Ellas, se juegan mucho más, por lo que son más selectivas a la hora de escoger pareja y tratan de atraer a los mejores candidatos. Por regla general, en la naturaleza, los machos de la especie suelen hacer una menor inversión en la descendencia y son las hembras, sobre todo en el caso de los mamíferos, las que invierten más recursos. Empezando por las propias células reproductivas, el óvulo cuesta más de producir que los espermatozoides. Y siguiendo por que, por ejemplo en la especie humana, el embarazo dura nueve meses durante los cuales la mujer debe invertir una gran cantidad de energía y recursos; y una vez nace el niño, deberá cuidarlo al menos durante 18 años… si no más.

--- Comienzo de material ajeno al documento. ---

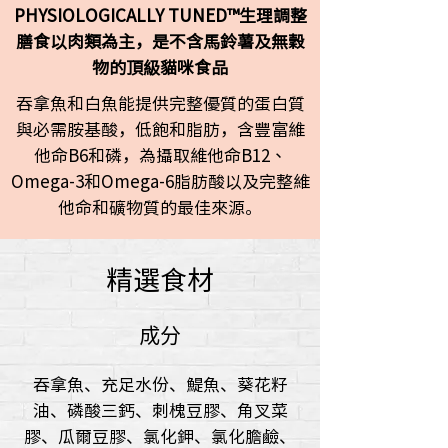
PHYSIOLOGICALLY TUNED™生理調整
膳食以肉類為主，是不含馬鈴薯及無穀
物的頂級貓咪食品
吞拿魚和白魚能提供完整優質的蛋白質
與必需胺基酸，低飽和脂肪，含豐富維
他命B6和磷，為攝取維他命B12、
Omega-3和Omega-6脂肪酸以及完整維
他命和礦物質的最佳來源。
精選食材
成分
吞拿魚、充足水份、鯷魚、葵花籽
油、磷酸三鈣、刺槐豆膠、角叉菜
膠、瓜爾豆膠、氯化鉀、氯化膽鹼、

De ahí que ellas evalúen a los hombres más lentamente y que no sólo tengan en cuenta el físico, sino también aspectos que tienen que ver con el carácter y, sobre todo, si el otro tiene los recursos necesarios para ayudarla en la cría de los hijos. La inteligencia, la imaginación, la amabilidad y la creatividad son algunas de las cualidades que más las atraen del otro, indican que la persona es capaz de desenvolverse en el mundo. Para ellas no se trata tanto de escoger un compañero fértil, porque los hombres lo son durante casi toda su vida, sino de encontrar alguien que sepa ayudarlas en la cría de los hijos.

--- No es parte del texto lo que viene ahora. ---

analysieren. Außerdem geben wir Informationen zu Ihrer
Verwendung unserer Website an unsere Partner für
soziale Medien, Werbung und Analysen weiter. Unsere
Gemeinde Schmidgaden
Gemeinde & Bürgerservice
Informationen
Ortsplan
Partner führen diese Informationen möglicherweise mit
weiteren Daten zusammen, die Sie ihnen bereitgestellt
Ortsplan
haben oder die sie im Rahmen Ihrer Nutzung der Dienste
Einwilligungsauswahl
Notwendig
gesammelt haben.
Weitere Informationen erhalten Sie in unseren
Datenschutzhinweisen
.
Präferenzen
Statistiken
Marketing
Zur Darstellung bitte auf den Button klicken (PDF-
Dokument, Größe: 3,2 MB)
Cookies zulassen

Y ellas compiten entre ellas por hacerse con las mejores presas, con todo su arsenal de belleza. Son sus armas evolutivas. Helen Cronin, filósofa de la ciencia en la London School of Economics y especializada en darwinismo y evolución humana. Ha estudiado la belleza y ha plasmado sus conclusiones en el libro The ant and the peacock (La hormiga y el pavo real). “A menudo solemos oír decir que en la variedad está el gusto, que la belleza es relativa, que es algo superficial, pero parece que no tanto. La belleza es un indicador del estado de salud y de fertilidad de la mujer y la selección natural ha dado al hombre el gusto por la belleza femenina porque indica todo tipo de cosas relativas a sus cualidades como pareja”.

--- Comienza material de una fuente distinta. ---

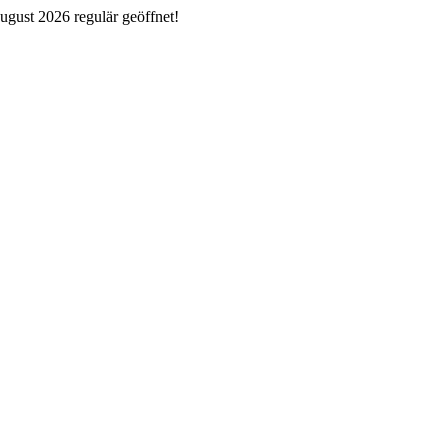
ugust 2026 regulär geöffnet!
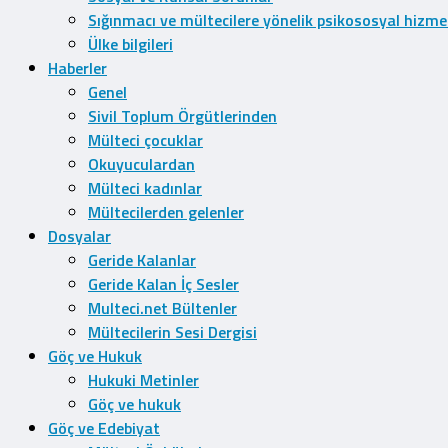
Sığınmacı ve mültecilere yönelik psikososyal hizme
Ülke bilgileri
Haberler
Genel
Sivil Toplum Örgütlerinden
Mülteci çocuklar
Okuyuculardan
Mülteci kadınlar
Mültecilerden gelenler
Dosyalar
Geride Kalanlar
Geride Kalan İç Sesler
Multeci.net Bültenler
Mültecilerin Sesi Dergisi
Göç ve Hukuk
Hukuki Metinler
Göç ve hukuk
Göç ve Edebiyat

Ellos, en cambio, pueden fertilizar a tantas mujeres como quieran ser fertilizadas; su cuerpo produce continuamente esperma y su papel en la reproducción puede ser tan corto como lo que dura la cópula. Se centran mucho más en la apariencia física de sus compañeras, porque les da pistas de su fertilidad y salud, pero también de si está o no receptiva. Que para el sexo masculino la imagen sigue teniendo un peso importante es evidente.
Un radar distinto según el sexo
La percepción de lo atractivo varía mucho con el sexo del que la detecta. Según Helen Fisher, antropóloga de la Rutgers University (EE. UU.), el hombre se enamora —o, se excita— por los ojos. Y es que, durante millones de años, ha tenido que mirar bien a la mujer, tomarle la medida, para ver si ella le daría una progenie saludable. Por otro lado, en las mujeres el amor pasa por los circuitos cerebrales de la memoria, ya que la mujer busca un buen padre y un buen marido, y para ello debe procesar y recordar su comportamiento.
Y en todo caso, no debemos desesperar si no cumplimos con los cánones de belleza que nuestra especie nos asigna, ya que según el psicólogo Geoffrey Miller, de la Universidad de Nuevo México (EE. UU.), el órgano que más se ha adornado para resultar atractivo en el Homo sapiens sería el cerebro. La maestría musical, la variedad de las palabras y de las narraciones, la poesía, el arte y el humor quizás no sirvan demasiado para sobrevivir. Sin embargo, según Miller, la creatividad de la inteligencia humana no sería nada más que una enorme y variada cola de pavo. Así que siempre nos quedará nuestro intelecto para intentar encandilar a los otros, aunque a primera vista no seamos los más llamativos.